Poland’s new foreign minister Radoslaw Sikorski and his German counterpart opened what they said was an era of cordial relations after two years of testiness under Poland 's previous government.
"We want to open a new chapter in German-Polish relations," said German Foreign Minister Frank-Walter Steinmeier at a news conference with Sikorski, a member of the government of new Prime Minister Donald Tusk.
Under Prime Minister Jaroslaw Kaczynski, whom voters ousted in October, Poland criticized plans for a museum in Berlin about Germans expelled from in Poland and elsewhere in Eastern Europe after World War II. And Polish officials bridled at efforts by a small group in Germany to win reparations for property lost then, although the group did not have support from the German government.

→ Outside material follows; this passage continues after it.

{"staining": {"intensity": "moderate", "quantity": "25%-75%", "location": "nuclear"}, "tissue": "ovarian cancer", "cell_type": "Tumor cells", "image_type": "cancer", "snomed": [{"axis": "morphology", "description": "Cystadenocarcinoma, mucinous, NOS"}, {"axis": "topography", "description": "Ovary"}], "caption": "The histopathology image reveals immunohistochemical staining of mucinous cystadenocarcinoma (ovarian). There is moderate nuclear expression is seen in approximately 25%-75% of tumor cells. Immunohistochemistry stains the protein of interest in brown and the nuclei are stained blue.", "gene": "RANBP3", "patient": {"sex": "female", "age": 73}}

The foreign ministers said their discussions were marked by trust and cordiality, even though they talked about sensitive topics, such as a Russian-German gas pipeline that will route gas around Poland. The planned pipeline has led to concerns about lost transit revenue and the possibility of Russia cutting Poland's supply.
Steinmeier said he and Sikorski discussed ways for Germany to help Poland in case of a gas shortage, by reversing the flow of gas and having Poland share German gas reserves.
"These proposals are not new but perhaps they can be newly evaluated," Steinmeier said.
Sikorski said Poland remains opposed to the pipeline, but the new tone could lead to progress.
Poland's new government is led by Tusk's pro-business Civic Platform party, which has promised to repair ties with the European Union and other Western governments.